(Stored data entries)
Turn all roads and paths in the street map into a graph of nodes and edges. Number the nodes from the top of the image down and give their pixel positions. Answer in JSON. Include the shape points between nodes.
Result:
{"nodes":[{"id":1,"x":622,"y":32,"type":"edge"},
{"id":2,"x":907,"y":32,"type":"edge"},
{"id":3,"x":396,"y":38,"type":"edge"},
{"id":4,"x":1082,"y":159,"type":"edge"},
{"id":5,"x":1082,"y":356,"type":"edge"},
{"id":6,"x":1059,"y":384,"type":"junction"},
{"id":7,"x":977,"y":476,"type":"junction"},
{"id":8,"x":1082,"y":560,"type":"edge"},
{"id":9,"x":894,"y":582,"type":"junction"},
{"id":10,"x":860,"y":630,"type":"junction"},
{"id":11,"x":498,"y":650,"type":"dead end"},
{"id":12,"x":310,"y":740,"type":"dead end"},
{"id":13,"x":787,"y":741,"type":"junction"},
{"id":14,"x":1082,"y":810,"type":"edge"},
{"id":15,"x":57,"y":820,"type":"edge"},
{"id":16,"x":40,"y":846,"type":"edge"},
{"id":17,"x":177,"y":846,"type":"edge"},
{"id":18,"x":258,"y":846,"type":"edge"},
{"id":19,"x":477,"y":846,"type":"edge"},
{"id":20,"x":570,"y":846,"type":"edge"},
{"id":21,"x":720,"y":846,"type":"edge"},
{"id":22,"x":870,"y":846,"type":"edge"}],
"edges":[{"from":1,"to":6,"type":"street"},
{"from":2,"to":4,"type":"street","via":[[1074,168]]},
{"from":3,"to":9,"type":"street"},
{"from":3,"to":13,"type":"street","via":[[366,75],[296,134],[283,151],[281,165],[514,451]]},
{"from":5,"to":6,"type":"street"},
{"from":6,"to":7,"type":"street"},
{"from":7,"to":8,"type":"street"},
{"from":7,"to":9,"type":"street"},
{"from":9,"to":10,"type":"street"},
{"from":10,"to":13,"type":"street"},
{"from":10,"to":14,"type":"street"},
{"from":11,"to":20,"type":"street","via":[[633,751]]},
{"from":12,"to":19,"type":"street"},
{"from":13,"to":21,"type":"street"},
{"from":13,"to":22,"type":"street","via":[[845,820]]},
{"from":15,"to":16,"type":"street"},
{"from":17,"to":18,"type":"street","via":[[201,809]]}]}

Assignment
Wherever the word "dead" occurs in the data, copy that whole line.

Exercise response
{"id":11,"x":498,"y":650,"type":"dead end"},
{"id":12,"x":310,"y":740,"type":"dead end"},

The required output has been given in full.